— What the task asks —
Rewrite these records with "Memory Wall" swapped for "Memory Barrier" everywhere it appears, changing nothing else, and omit the pictures.
================
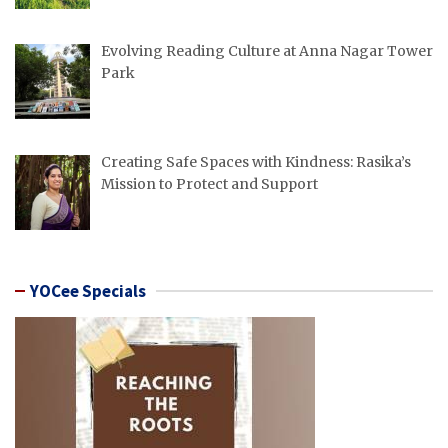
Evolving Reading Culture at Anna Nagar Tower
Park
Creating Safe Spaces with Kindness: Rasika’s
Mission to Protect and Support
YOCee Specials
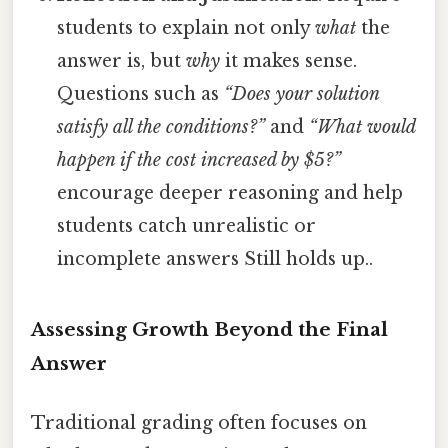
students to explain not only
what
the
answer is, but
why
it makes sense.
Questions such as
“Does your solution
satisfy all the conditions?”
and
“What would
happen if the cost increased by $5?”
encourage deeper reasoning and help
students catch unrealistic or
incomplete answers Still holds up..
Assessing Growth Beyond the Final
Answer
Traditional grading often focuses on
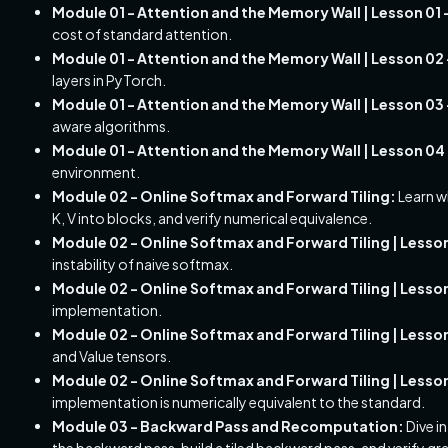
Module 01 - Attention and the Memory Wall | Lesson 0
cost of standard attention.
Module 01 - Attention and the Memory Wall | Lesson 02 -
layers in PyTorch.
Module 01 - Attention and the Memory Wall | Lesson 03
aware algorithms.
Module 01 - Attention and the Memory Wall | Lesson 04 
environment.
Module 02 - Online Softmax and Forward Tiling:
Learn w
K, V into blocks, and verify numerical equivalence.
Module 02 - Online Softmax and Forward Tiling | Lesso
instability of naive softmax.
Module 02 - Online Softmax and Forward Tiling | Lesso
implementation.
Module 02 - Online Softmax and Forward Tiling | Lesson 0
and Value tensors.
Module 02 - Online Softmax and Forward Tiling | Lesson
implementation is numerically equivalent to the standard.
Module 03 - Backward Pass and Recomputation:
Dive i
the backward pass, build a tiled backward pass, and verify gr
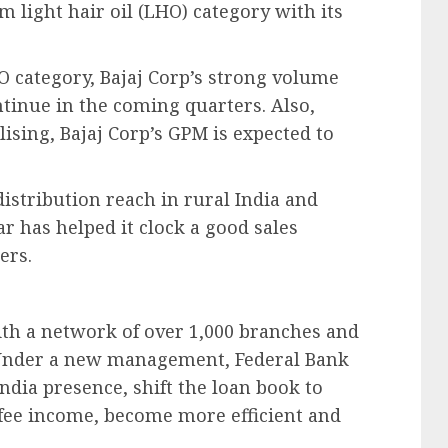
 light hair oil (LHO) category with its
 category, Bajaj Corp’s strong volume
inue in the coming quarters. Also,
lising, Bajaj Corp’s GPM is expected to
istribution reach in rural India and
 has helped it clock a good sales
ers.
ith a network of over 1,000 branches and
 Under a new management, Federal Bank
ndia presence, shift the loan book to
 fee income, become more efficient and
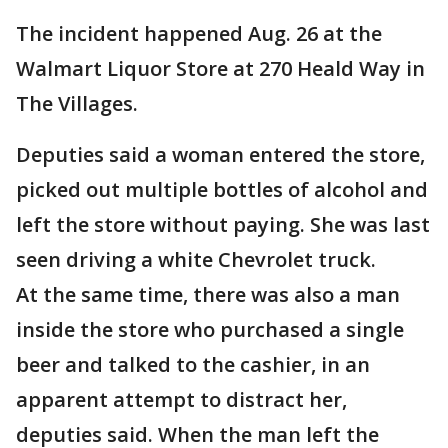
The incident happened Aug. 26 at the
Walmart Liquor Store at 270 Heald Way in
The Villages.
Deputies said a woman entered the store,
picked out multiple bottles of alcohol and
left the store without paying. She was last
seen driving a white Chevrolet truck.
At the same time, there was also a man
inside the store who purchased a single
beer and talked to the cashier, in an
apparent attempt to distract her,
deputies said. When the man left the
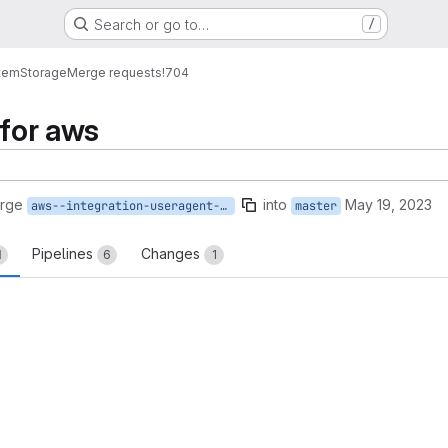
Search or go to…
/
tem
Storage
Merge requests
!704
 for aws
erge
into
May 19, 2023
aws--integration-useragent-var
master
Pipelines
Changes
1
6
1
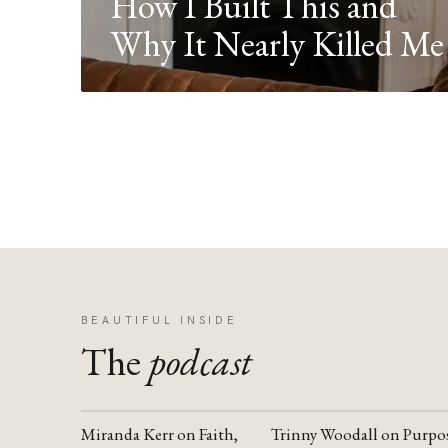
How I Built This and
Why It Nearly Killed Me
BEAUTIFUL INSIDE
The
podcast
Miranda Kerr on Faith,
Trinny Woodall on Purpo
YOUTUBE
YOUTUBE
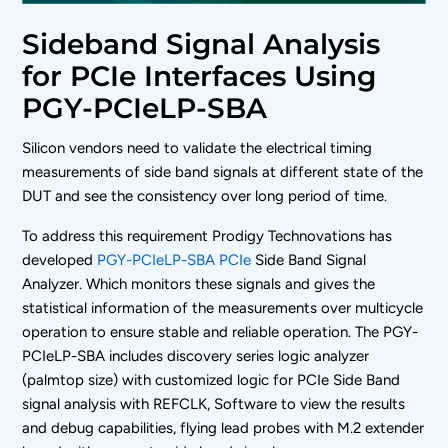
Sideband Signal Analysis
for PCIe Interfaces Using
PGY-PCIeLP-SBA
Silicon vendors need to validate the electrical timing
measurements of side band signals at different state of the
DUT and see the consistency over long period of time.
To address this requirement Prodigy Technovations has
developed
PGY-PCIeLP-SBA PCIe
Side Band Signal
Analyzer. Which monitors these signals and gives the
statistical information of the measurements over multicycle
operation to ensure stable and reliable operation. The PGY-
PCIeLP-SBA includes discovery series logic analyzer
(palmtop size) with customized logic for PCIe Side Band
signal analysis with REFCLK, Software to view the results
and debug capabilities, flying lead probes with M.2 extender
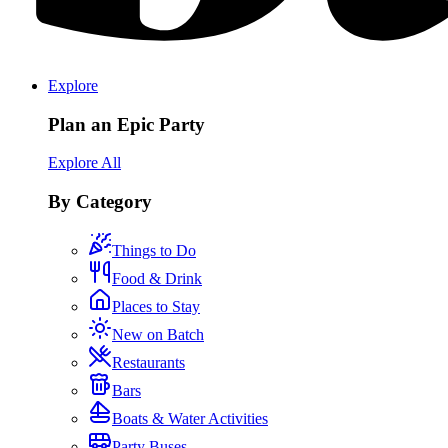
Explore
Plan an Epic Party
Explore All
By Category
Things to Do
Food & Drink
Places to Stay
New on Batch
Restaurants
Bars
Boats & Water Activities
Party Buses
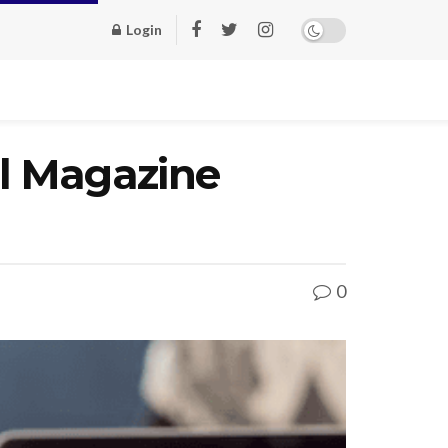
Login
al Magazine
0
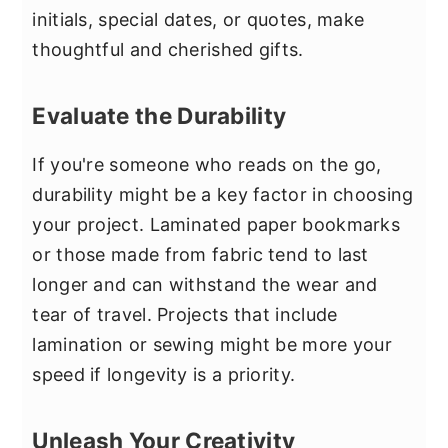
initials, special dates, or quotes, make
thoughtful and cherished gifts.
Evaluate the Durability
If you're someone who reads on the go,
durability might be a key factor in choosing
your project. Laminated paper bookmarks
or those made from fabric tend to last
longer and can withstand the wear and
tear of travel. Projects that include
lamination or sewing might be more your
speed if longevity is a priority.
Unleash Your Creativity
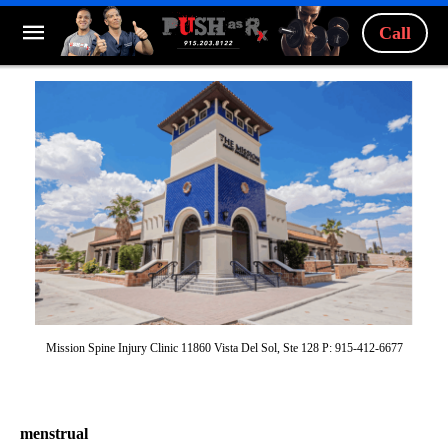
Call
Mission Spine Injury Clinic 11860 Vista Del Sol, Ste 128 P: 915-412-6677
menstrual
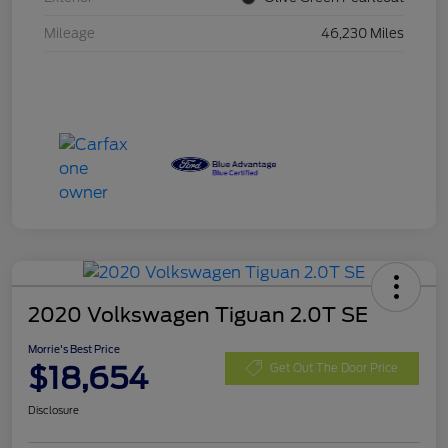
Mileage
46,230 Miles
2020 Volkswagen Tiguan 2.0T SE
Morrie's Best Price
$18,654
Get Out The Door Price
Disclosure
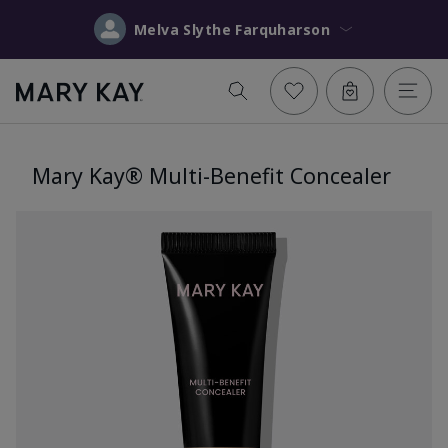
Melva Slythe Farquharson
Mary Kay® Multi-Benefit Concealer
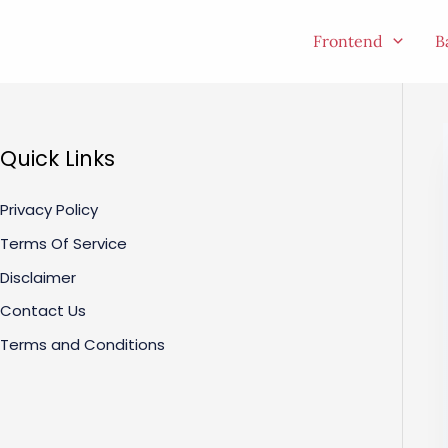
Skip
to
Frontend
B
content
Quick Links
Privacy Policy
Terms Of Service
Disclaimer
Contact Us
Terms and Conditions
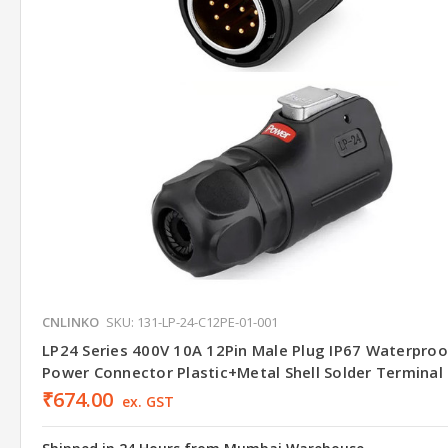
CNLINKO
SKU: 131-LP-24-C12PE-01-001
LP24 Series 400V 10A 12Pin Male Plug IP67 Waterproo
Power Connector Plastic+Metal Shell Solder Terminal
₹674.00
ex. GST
================
— Result below —
Evolving Reading Culture at Anna Nagar Tower
Park
Creating Safe Spaces with Kindness: Rasika’s
Mission to Protect and Support
YOCee Specials
students to explain not only
what
the
answer is, but
why
it makes sense.
Questions such as
“Does your solution
satisfy all the conditions?”
and
“What would
happen if the cost increased by $5?”
encourage deeper reasoning and help
students catch unrealistic or
incomplete answers Still holds up..
Assessing Growth Beyond the Final
Answer
Traditional grading often focuses on
Module 01 - Attention and the Memory Barrier | Lesson 0
cost of standard attention.
Module 01 - Attention and the Memory Barrier | Lesson 02 -
layers in PyTorch.
Module 01 - Attention and the Memory Barrier | Lesson 03
aware algorithms.
Module 01 - Attention and the Memory Barrier | Lesson 04 
environment.
Module 02 - Online Softmax and Forward Tiling:
Learn w
K, V into blocks, and verify numerical equivalence.
Module 02 - Online Softmax and Forward Tiling | Lesso
instability of naive softmax.
Module 02 - Online Softmax and Forward Tiling | Lesso
implementation.
Module 02 - Online Softmax and Forward Tiling | Lesson 0
and Value tensors.
Module 02 - Online Softmax and Forward Tiling | Lesson
implementation is numerically equivalent to the standard.
Module 03 - Backward Pass and Recomputation:
Dive i
the backward pass, build a tiled backward pass, and verify gr
 light hair oil (LHO) category with its
 category, Bajaj Corp’s strong volume
inue in the coming quarters. Also,
lising, Bajaj Corp’s GPM is expected to
istribution reach in rural India and
 has helped it clock a good sales
ers.
ith a network of over 1,000 branches and
 Under a new management, Federal Bank
ndia presence, shift the loan book to
 fee income, become more efficient and
The incident happened Aug. 26 at the
Walmart Liquor Store at 270 Heald Way in
The Villages.
Deputies said a woman entered the store,
picked out multiple bottles of alcohol and
left the store without paying. She was last
seen driving a white Chevrolet truck.
At the same time, there was also a man
inside the store who purchased a single
beer and talked to the cashier, in an
apparent attempt to distract her,
deputies said. When the man left the
Search or go to…
/
tem
Storage
Merge requests
!704
 for aws
erge
into
May 19, 2023
aws--integration-useragent-var
master
Pipelines
Changes
1
6
1
How I Built This and
Why It Nearly Killed Me
BEAUTIFUL INSIDE
The
podcast
Miranda Kerr on Faith,
Trinny Woodall on Purpo
YOUTUBE
YOUTUBE
Sideband Signal Analysis
for PCIe Interfaces Using
PGY-PCIeLP-SBA
Silicon vendors need to validate the electrical timing
measurements of side band signals at different state of the
DUT and see the consistency over long period of time.
To address this requirement Prodigy Technovations has
developed
PGY-PCIeLP-SBA PCIe
Side Band Signal
Analyzer. Which monitors these signals and gives the
statistical information of the measurements over multicycle
operation to ensure stable and reliable operation. The PGY-
PCIeLP-SBA includes discovery series logic analyzer
(palmtop size) with customized logic for PCIe Side Band
signal analysis with REFCLK, Software to view the results
and debug capabilities, flying lead probes with M.2 extender
Explore
Plan an Epic Party
Explore All
By Category
Things to Do
Food & Drink
Places to Stay
New on Batch
Restaurants
Bars
Boats & Water Activities
Party Buses
Login
al Magazine
0
initials, special dates, or quotes, make
thoughtful and cherished gifts.
Evaluate the Durability
If you're someone who reads on the go,
durability might be a key factor in choosing
your project. Laminated paper bookmarks
or those made from fabric tend to last
longer and can withstand the wear and
tear of travel. Projects that include
lamination or sewing might be more your
speed if longevity is a priority.
Unleash Your Creativity
Call
Mission Spine Injury Clinic 11860 Vista Del Sol, Ste 128 P: 915-412-6677
menstrual
Mileage
46,230 Miles
2020 Volkswagen Tiguan 2.0T SE
Morrie's Best Price
$18,654
Get Out The Door Price
Disclosure
Melva Slythe Farquharson
Mary Kay® Multi-Benefit Concealer
Skip
to
Frontend
B
content
Quick Links
Privacy Policy
Terms Of Service
Disclaimer
Contact Us
Terms and Conditions
CNLINKO
SKU: 131-LP-24-C12PE-01-001
LP24 Series 400V 10A 12Pin Male Plug IP67 Waterproo
Power Connector Plastic+Metal Shell Solder Terminal
₹674.00
ex. GST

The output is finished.